Once Mr. Dedi, the CEO of body kit company near Bogor said to me, 'Be a loyal employee! It might be good to seek a new career opportunities in other prospective company, but dude, please don't you ever try to quit your job too early even when you really want it. Yes you might think to resign for couple of reasons: you didn't fit with the job, you hate your stubborn boss, and so on. Just be patient and do whatever you can do. As long as you keep on your hella-work, great things will follow after.'

***

Pagi ini cerah sekali. Bangun pagi adalah nikmat tersendiri. Selain perubahan pola hidup yang lebih baik, bisa sempat cuci pakaian lalu jemur di bawah mentari. 

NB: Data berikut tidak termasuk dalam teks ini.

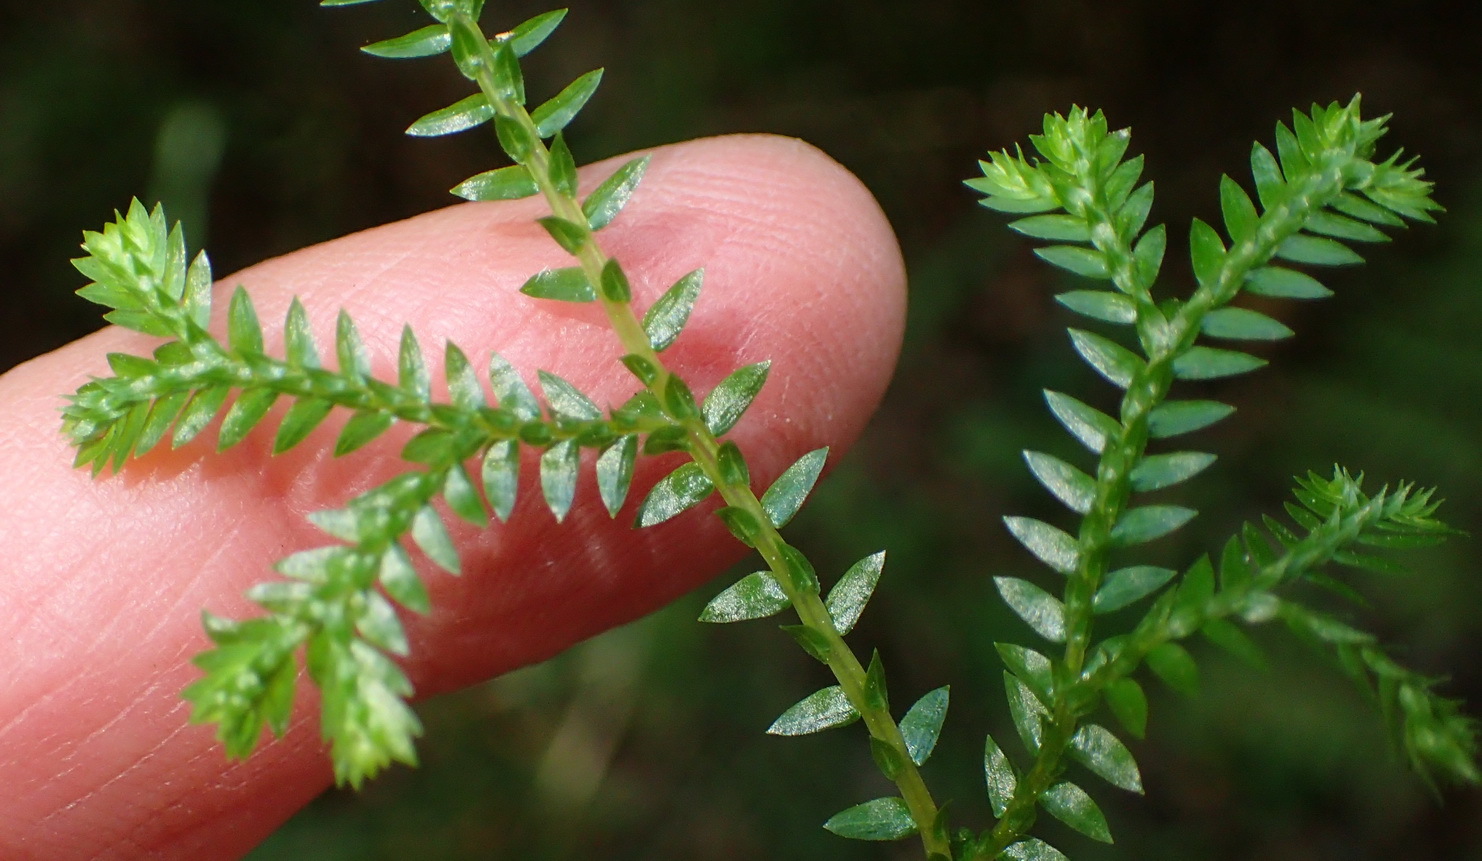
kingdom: Plantae
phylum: Tracheophyta
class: Lycopodiopsida
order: Selaginellales
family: Selaginellaceae
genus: Selaginella
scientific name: Selaginella kraussiana
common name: Krauss' spikemoss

Masuk pagi seperti biasa, hanya telat 2 menit saja dan ruang kerja pun baru ada satu orang. Suram sekali. Sebelum duduk di kursi kerja bermerk chitose-yang biasa buat kondangan-, saya switch AC ke mode swing. Tak tahan dinginnya. Semata-mata demi menjaga kondisi tubuh tetap fit tanpa masuk angin atau masuk penyakit-penyakit lainnya. Akhir-akhir ini saya seringkali merasa lambung perih. Jarang sarapan mungkin. Karena mau bagaimana lagi, gaji yang tak seberapa bulan lalu sudah habis untuk dibagi-bagi. Ada tabungan tapi sama juga nasibnya. Berhemat banyak caranya.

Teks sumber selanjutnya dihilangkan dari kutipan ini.